What to do
Nothing in the data below may be left out; return all of it exactly.

┄┄┄┄┄┄┄┄┄┄

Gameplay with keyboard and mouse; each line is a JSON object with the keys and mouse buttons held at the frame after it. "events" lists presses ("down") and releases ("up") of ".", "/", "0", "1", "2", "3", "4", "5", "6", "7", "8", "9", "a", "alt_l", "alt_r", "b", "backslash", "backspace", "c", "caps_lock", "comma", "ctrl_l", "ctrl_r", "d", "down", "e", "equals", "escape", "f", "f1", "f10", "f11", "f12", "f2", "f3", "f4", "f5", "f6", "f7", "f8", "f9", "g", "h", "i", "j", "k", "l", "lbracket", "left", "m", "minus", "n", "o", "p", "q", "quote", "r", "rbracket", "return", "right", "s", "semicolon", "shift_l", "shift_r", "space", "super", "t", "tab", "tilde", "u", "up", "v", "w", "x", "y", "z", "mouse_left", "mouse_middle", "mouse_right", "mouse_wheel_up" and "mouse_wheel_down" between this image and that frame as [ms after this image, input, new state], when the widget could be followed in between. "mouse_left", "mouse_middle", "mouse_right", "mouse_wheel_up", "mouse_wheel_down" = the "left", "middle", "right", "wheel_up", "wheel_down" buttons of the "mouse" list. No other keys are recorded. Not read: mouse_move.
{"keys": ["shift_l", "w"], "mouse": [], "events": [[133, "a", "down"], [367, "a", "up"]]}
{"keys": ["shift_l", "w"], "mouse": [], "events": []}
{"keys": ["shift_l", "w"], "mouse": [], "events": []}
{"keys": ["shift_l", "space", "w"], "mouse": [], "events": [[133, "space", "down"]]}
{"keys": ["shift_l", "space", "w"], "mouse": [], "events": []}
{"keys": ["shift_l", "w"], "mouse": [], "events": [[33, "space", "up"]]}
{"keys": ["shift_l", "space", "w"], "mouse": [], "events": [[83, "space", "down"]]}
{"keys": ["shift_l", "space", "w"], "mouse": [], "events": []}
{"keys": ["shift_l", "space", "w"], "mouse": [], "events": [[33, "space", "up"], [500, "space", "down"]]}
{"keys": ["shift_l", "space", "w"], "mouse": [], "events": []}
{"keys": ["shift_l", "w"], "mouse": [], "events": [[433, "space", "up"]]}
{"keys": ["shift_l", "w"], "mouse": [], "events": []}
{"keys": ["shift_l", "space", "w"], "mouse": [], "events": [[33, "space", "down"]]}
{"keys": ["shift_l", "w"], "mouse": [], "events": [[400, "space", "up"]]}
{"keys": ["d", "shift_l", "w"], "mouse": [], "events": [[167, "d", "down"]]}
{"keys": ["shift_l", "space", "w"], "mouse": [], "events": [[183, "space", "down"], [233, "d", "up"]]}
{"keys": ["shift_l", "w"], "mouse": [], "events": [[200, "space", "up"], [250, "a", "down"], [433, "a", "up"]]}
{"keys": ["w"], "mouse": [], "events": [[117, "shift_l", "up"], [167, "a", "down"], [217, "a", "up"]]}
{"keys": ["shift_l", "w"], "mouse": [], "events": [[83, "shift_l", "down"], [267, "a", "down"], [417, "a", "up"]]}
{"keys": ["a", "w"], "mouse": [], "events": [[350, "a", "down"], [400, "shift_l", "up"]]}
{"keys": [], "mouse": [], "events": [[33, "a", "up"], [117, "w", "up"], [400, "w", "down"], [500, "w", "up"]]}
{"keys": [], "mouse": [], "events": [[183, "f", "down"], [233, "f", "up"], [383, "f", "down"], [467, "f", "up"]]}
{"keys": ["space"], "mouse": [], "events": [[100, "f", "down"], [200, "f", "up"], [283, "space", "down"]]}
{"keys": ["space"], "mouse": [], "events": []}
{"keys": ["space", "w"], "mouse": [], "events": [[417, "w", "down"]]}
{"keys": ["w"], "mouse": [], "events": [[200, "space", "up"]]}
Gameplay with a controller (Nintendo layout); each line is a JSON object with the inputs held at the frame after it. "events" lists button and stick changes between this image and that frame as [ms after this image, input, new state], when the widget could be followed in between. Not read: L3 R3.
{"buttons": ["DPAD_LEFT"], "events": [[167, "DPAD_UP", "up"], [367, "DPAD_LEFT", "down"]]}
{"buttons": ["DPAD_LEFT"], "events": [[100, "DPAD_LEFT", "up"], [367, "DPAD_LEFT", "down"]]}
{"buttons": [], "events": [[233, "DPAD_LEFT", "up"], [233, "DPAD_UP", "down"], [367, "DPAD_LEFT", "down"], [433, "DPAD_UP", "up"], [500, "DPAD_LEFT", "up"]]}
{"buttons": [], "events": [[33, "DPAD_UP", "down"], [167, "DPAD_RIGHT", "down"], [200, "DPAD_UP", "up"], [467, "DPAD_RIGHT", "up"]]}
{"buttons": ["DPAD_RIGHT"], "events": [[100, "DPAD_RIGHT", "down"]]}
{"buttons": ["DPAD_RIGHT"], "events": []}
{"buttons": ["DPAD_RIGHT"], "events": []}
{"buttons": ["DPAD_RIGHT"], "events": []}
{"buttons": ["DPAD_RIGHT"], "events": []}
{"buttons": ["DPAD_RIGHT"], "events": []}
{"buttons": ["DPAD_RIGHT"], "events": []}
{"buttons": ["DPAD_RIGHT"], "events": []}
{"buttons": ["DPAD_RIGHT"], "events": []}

┄┄┄┄┄┄┄┄┄┄

The answer
Gameplay with keyboard and mouse; each line is a JSON object with the keys and mouse buttons held at the frame after it. "events" lists presses ("down") and releases ("up") of ".", "/", "0", "1", "2", "3", "4", "5", "6", "7", "8", "9", "a", "alt_l", "alt_r", "b", "backslash", "backspace", "c", "caps_lock", "comma", "ctrl_l", "ctrl_r", "d", "down", "e", "equals", "escape", "f", "f1", "f10", "f11", "f12", "f2", "f3", "f4", "f5", "f6", "f7", "f8", "f9", "g", "h", "i", "j", "k", "l", "lbracket", "left", "m", "minus", "n", "o", "p", "q", "quote", "r", "rbracket", "return", "right", "s", "semicolon", "shift_l", "shift_r", "space", "super", "t", "tab", "tilde", "u", "up", "v", "w", "x", "y", "z", "mouse_left", "mouse_middle", "mouse_right", "mouse_wheel_up" and "mouse_wheel_down" between this image and that frame as [ms after this image, input, new state], when the widget could be followed in between. "mouse_left", "mouse_middle", "mouse_right", "mouse_wheel_up", "mouse_wheel_down" = the "left", "middle", "right", "wheel_up", "wheel_down" buttons of the "mouse" list. No other keys are recorded. Not read: mouse_move.
{"keys": ["shift_l", "w"], "mouse": [], "events": [[133, "a", "down"], [367, "a", "up"]]}
{"keys": ["shift_l", "w"], "mouse": [], "events": []}
{"keys": ["shift_l", "w"], "mouse": [], "events": []}
{"keys": ["shift_l", "space", "w"], "mouse": [], "events": [[133, "space", "down"]]}
{"keys": ["shift_l", "space", "w"], "mouse": [], "events": []}
{"keys": ["shift_l", "w"], "mouse": [], "events": [[33, "space", "up"]]}
{"keys": ["shift_l", "space", "w"], "mouse": [], "events": [[83, "space", "down"]]}
{"keys": ["shift_l", "space", "w"], "mouse": [], "events": []}
{"keys": ["shift_l", "space", "w"], "mouse": [], "events": [[33, "space", "up"], [500, "space", "down"]]}
{"keys": ["shift_l", "space", "w"], "mouse": [], "events": []}
{"keys": ["shift_l", "w"], "mouse": [], "events": [[433, "space", "up"]]}
{"keys": ["shift_l", "w"], "mouse": [], "events": []}
{"keys": ["shift_l", "space", "w"], "mouse": [], "events": [[33, "space", "down"]]}
{"keys": ["shift_l", "w"], "mouse": [], "events": [[400, "space", "up"]]}
{"keys": ["d", "shift_l", "w"], "mouse": [], "events": [[167, "d", "down"]]}
{"keys": ["shift_l", "space", "w"], "mouse": [], "events": [[183, "space", "down"], [233, "d", "up"]]}
{"keys": ["shift_l", "w"], "mouse": [], "events": [[200, "space", "up"], [250, "a", "down"], [433, "a", "up"]]}
{"keys": ["w"], "mouse": [], "events": [[117, "shift_l", "up"], [167, "a", "down"], [217, "a", "up"]]}
{"keys": ["shift_l", "w"], "mouse": [], "events": [[83, "shift_l", "down"], [267, "a", "down"], [417, "a", "up"]]}
{"keys": ["a", "w"], "mouse": [], "events": [[350, "a", "down"], [400, "shift_l", "up"]]}
{"keys": [], "mouse": [], "events": [[33, "a", "up"], [117, "w", "up"], [400, "w", "down"], [500, "w", "up"]]}
{"keys": [], "mouse": [], "events": [[183, "f", "down"], [233, "f", "up"], [383, "f", "down"], [467, "f", "up"]]}
{"keys": ["space"], "mouse": [], "events": [[100, "f", "down"], [200, "f", "up"], [283, "space", "down"]]}
{"keys": ["space"], "mouse": [], "events": []}
{"keys": ["space", "w"], "mouse": [], "events": [[417, "w", "down"]]}
{"keys": ["w"], "mouse": [], "events": [[200, "space", "up"]]}
Gameplay with a controller (Nintendo layout); each line is a JSON object with the inputs held at the frame after it. "events" lists button and stick changes between this image and that frame as [ms after this image, input, new state], when the widget could be followed in between. Not read: L3 R3.
{"buttons": ["DPAD_LEFT"], "events": [[167, "DPAD_UP", "up"], [367, "DPAD_LEFT", "down"]]}
{"buttons": ["DPAD_LEFT"], "events": [[100, "DPAD_LEFT", "up"], [367, "DPAD_LEFT", "down"]]}
{"buttons": [], "events": [[233, "DPAD_LEFT", "up"], [233, "DPAD_UP", "down"], [367, "DPAD_LEFT", "down"], [433, "DPAD_UP", "up"], [500, "DPAD_LEFT", "up"]]}
{"buttons": [], "events": [[33, "DPAD_UP", "down"], [167, "DPAD_RIGHT", "down"], [200, "DPAD_UP", "up"], [467, "DPAD_RIGHT", "up"]]}
{"buttons": ["DPAD_RIGHT"], "events": [[100, "DPAD_RIGHT", "down"]]}
{"buttons": ["DPAD_RIGHT"], "events": []}
{"buttons": ["DPAD_RIGHT"], "events": []}
{"buttons": ["DPAD_RIGHT"], "events": []}
{"buttons": ["DPAD_RIGHT"], "events": []}
{"buttons": ["DPAD_RIGHT"], "events": []}
{"buttons": ["DPAD_RIGHT"], "events": []}
{"buttons": ["DPAD_RIGHT"], "events": []}
{"buttons": ["DPAD_RIGHT"], "events": []}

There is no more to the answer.